The condition is genetically inherited, requiring two mutated genes in order to cause symptoms. People with one mutated gene are considered carriers, but may not actually have Pendred syndrome. If a child has two parents that are both carriers, it is possible that they will inherit the condition. Some experts recommend that couples seeking to have children undergo genetic testing to determine the possibility of passing on the mutated genes that can cause the syndrome. This is particularly recommended if one or both potential parents have a history of childhood-onset hearing loss in their immediate families.
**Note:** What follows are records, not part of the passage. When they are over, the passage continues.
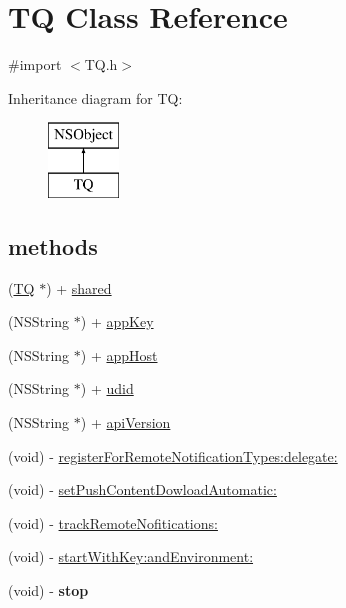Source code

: \hypertarget{interface_t_q}{}\section{T\+Q Class Reference}
\label{interface_t_q}


{\ttfamily \#import $<$T\+Q.\+h$>$}

Inheritance diagram for T\+Q\+:\begin{figure}[H]
\begin{center}
\leavevmode
\includegraphics[height=2.000000cm]{interface_t_q}
\end{center}
\end{figure}
\subsection*{methods}
\begin{DoxyCompactItemize}
\item 
(\hyperlink{interface_t_q}{T\+Q} $\ast$) + \hyperlink{interface_t_q_a1eb13d05ac49bd6f39b5911b5290d147}{shared}
\item 
(N\+S\+String $\ast$) + \hyperlink{interface_t_q_a7d961d9f8f099fe554e99ef031b343b2}{app\+Key}
\item 
(N\+S\+String $\ast$) + \hyperlink{interface_t_q_ada9fbe4802e78b64975d51b746372665}{app\+Host}
\item 
(N\+S\+String $\ast$) + \hyperlink{interface_t_q_a1406ee198a5c9dcb87185b1b20e05269}{udid}
\item 
(N\+S\+String $\ast$) + \hyperlink{interface_t_q_a0a7336302a6134c1cdd67bc47e77a99f}{api\+Version}
\item 
(void) -\/ \hyperlink{interface_t_q_aff2f7801e1031105398e0deeae120ff3}{register\+For\+Remote\+Notification\+Types\+:delegate\+:}
\item 
(void) -\/ \hyperlink{interface_t_q_acbc578f00021d086d13947bf8f47723c}{set\+Push\+Content\+Dowload\+Automatic\+:}
\item 
(void) -\/ \hyperlink{interface_t_q_abf6c567f6548e43a77fea42da2da908b}{track\+Remote\+Nofitications\+:}
\item 
(void) -\/ \hyperlink{interface_t_q_a8cf7c68571dec41bfea63b3052745abf}{start\+With\+Key\+:and\+Environment\+:}
\item 
\hypertarget{interface_t_q_ab70ac313e849539d3f7a726618f7ee55}{}(void) -\/ {\bfseries stop}\label{interface_t_q_ab70ac313e849539d3f7a726618f7ee55}

\end{DoxyCompactItemize}


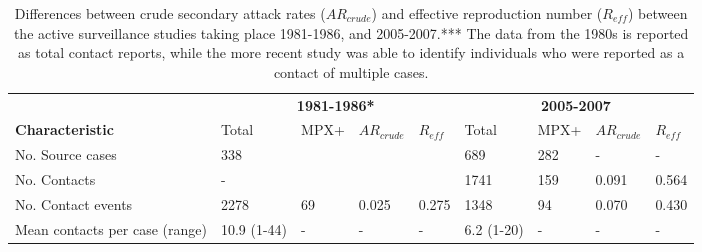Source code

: \begin{table} %
\centering %
\caption{Differences between crude secondary attack rates ($AR_{crude}$) and effective reproduction number ($R_{eff}$) between the active surveillance studies taking place 1981-1986, and 2005-2007.*** The data from the 1980s is reported as total contact reports, while the more recent study was able to identify individuals who were reported as a contact of multiple cases.} %
\begin{tabular}{p{4cm}p{1.1cm}p{1cm}p{1cm}p{1.1cm}p{1.1cm}p{1cm}p{1cm}p{1.1cm}} %
\toprule %
& \multicolumn{4}{c}{\textbf{1981-1986*}} & \multicolumn{4}{c}{\textbf{2005-2007}}\\ %
\cmidrule(l){2-5} \cmidrule(l){6-9} %

\textbf{Characteristic} & Total & MPX+ & $AR_{crude}$ & $R_{eff}$ & Total & MPX+ & $AR_{crude}$ & $R_{eff}$ \\ %
\midrule %
No. Source cases & 338 & & & & 689 & 282 & - & - \\ %
No. Contacts & - & & & & 1741 & 159 & 0.091 & 0.564 \\ %
No. Contact events & 2278 & 69 & 0.025 & 0.275 & 1348 & 94 & 0.070 & 0.430 \\ [0.1cm]
Mean contacts per case (range) & 10.9 (1-44) & - & - & - & 6.2 (1-20) & - & - & - \\ 
\bottomrule %
\end{tabular}
\end{table}

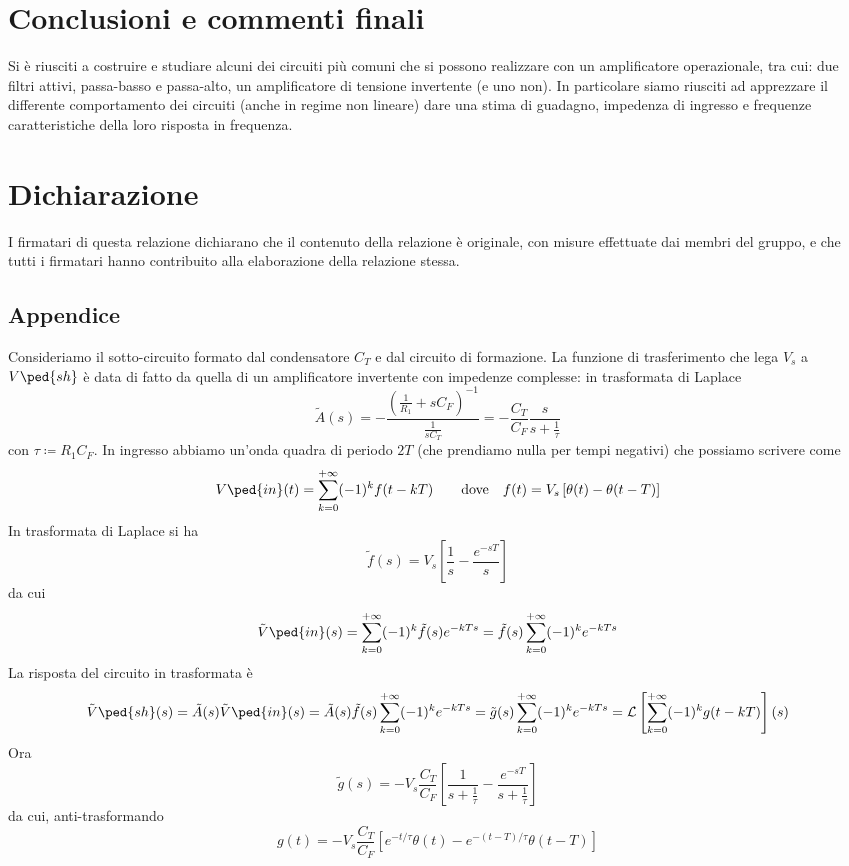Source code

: \documentclass[10pt,a4paper]{article}
\begin{document}
\section*{Conclusioni e commenti finali}
Si è riusciti a costruire e studiare alcuni dei circuiti più comuni che si
possono realizzare con un amplificatore operazionale, tra cui: due filtri
attivi, passa-basso e passa-alto, un amplificatore di tensione invertente
(e uno non).
In particolare siamo riusciti ad apprezzare il differente comportamento dei
circuiti (anche in regime non lineare) dare una stima di guadagno, impedenza di
ingresso e frequenze caratteristiche della loro risposta in frequenza.

\section*{Dichiarazione}
I firmatari di questa relazione dichiarano che il contenuto della relazione \`e
originale, con misure effettuate dai membri del gruppo, e che tutti i firmatari
hanno contribuito alla elaborazione della relazione stessa.

\newpage
\subsection*{Appendice}
Consideriamo il sotto-circuito formato dal condensatore $C_T$ e dal circuito
di formazione. La funzione di trasferimento che lega $V_s$ a $V\ped{sh}$ è
data di fatto da quella di un amplificatore invertente con impedenze
complesse: in trasformata di Laplace
\[
\tilde{A}(s) = - \frac{\left(\frac{1}{R_1} + s 
C_F\right)^{-1}}{\frac{1}{s C_T}} = - \frac{C_T}{C_F} 
\frac{s}{s + \frac{1}{\tau}}
\]
con $ \tau \coloneqq R_1 C_F $. In ingresso abbiamo un'onda quadra di 
periodo $ 2T $ (che prendiamo nulla per tempi negativi) che possiamo scrivere 
come
\[
V\ped{in}(t) = \sum_{k=0}^{+\infty} (-1)^{k}f(t - kT)
\qquad \text{dove} \quad
f(t) = V_s \left[\theta(t) - \theta(t - T)\right]
\]
In trasformata di Laplace si ha
\[
\tilde{f}(s) = V_s\left[\frac{1}{s} - \frac{e^{-sT}}{s}\right]
\]
da cui
\[
\tilde{V}\ped{in}(s) = \sum_{k=0}^{+\infty} (-1)^{k} \tilde{f}(s) e^{-kTs} = 
\tilde{f}(s) \sum_{k=0}^{+\infty} (-1)^{k} e^{-kTs}
\]
La risposta del circuito in trasformata è
\[
  \tilde{V}\ped{sh}(s) = \tilde{A}(s) \tilde{V}\ped{in}(s) =  
\tilde{A}(s)\tilde{f}(s) \sum_{k=0}^{+\infty} (-1)^{k}e^{-kTs} = \tilde{g}(s) 
\sum_{k=0}^{+\infty} (-1)^{k}e^{-kTs} = \mathcal{L}\left[\sum_{k=0}^{+\infty} 
(-1)^{k}g(t - kT)\right](s)
\]
Ora
\[
  \tilde{g}(s) = - V_s \frac{C_T}{C_F} \left[\frac{1}{s + 
\frac{1}{\tau}} - \frac{e^{-sT}}{s + \frac{1}{\tau}}\right]
\]
da cui, anti-trasformando
\[
  g(t) = - V_s \frac{C_T}{C_F} \left[e^{-t/\tau}\theta(t) - 
e^{-(t-T)/\tau} \theta(t - T) \right]
\]
\end{document}
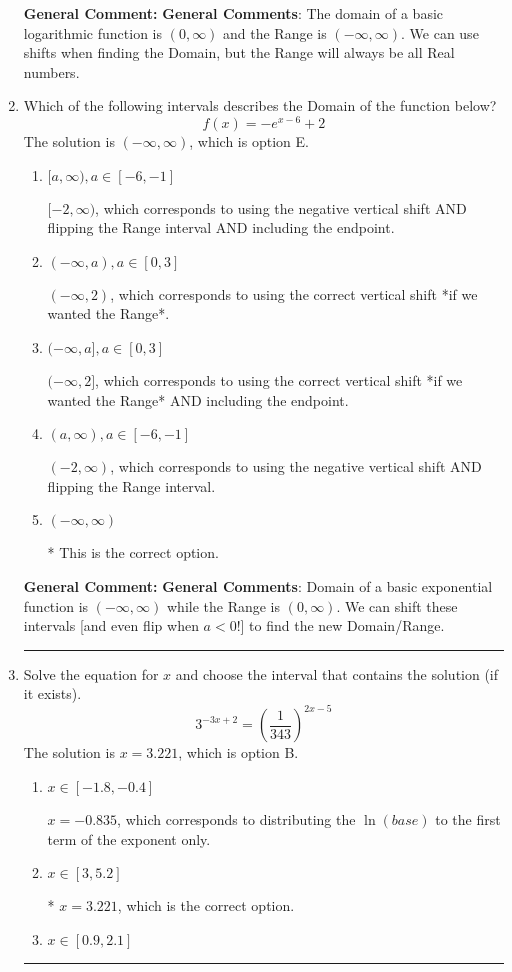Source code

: \documentclass{extbook}[14pt]
\newcommand{\litem}[1]{\item #1

\rule{\textwidth}{0.4pt}}
\begin{document}
\begin{enumerate}
{\textbf{General Comment:} \textbf{General Comments}: The domain of a basic logarithmic function is $(0, \infty)$ and the Range is $(-\infty, \infty)$. We can use shifts when finding the Domain, but the Range will always be all Real numbers.
}
\litem{
Which of the following intervals describes the Domain of the function below?
\[ f(x) = -e^{x-6}+2 \]The solution is \( (-\infty, \infty) \), which is option E.\begin{enumerate}[label=\Alph*.]
\item \( [a, \infty), a \in [-6, -1] \)

$[-2, \infty)$, which corresponds to using the negative vertical shift AND flipping the Range interval AND including the endpoint.
\item \( (-\infty, a), a \in [0, 3] \)

$(-\infty, 2)$, which corresponds to using the correct vertical shift *if we wanted the Range*.
\item \( (-\infty, a], a \in [0, 3] \)

$(-\infty, 2]$, which corresponds to using the correct vertical shift *if we wanted the Range* AND including the endpoint.
\item \( (a, \infty), a \in [-6, -1] \)

$(-2, \infty)$, which corresponds to using the negative vertical shift AND flipping the Range interval.
\item \( (-\infty, \infty) \)

* This is the correct option.
\end{enumerate}

\textbf{General Comment:} \textbf{General Comments}: Domain of a basic exponential function is $(-\infty, \infty)$ while the Range is $(0, \infty)$. We can shift these intervals [and even flip when $a<0$!] to find the new Domain/Range.
}
\litem{
Solve the equation for $x$ and choose the interval that contains the solution (if it exists).
\[ 3^{-3x+2} = \left(\frac{1}{343}\right)^{2x-5} \]The solution is \( x = 3.221 \), which is option B.\begin{enumerate}[label=\Alph*.]
\item \( x \in [-1.8, -0.4] \)

$x = -0.835$, which corresponds to distributing the $\ln(base)$ to the first term of the exponent only.
\item \( x \in [3, 5.2] \)

* $x = 3.221$, which is the correct option.
\item \( x \in [0.9, 2.1] \)


\end{enumerate}}
\end{enumerate}
\end{document}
If an infant or child is displaying signs of sudden or increasing hearing loss, a doctor may perform tests for a variety of possible conditions, including Pendred syndrome. Tests often involve brain and body scans, such as magnetic resonance imaging (MRI) or computed tomography (CAT) scans. Genetic testing on both parents may also be conducted at this time, in order to determine if either parent is a carrier of the recessive gene.
Once a diagnosis is made, children will likely need to see several specialists to deal with hearing loss or symptoms of the condition. While it is likely that children will lose some degree of hearing in both ears, they may retain enough to be able to speak and hear relatively well with hearing aids. For cases where hearing loss is greater, speech pathology or implants may be recommended.
Loss of balance is another common problem associated with Pendred syndrome. If it occurs, physical therapy treatment may be recommended to improve balance and help patients cope with the condition. In order to avoid balance issues, people with the condition are told to avoid pressure-changing activities such as scuba diving or mountain climbing.
Although Pendred syndrome can affect the thyroid gland, it is typically not associated with hypo or hyperthyroid disorders. More commonly, people with the condition will develop an enlarged thyroid gland, called a goiter. Goiters can cause difficulty breathing and swallowing and may require surgical correction or even removal. At the very least, goiters are closely monitored by medical professionals to determine if any associated conditions are developing.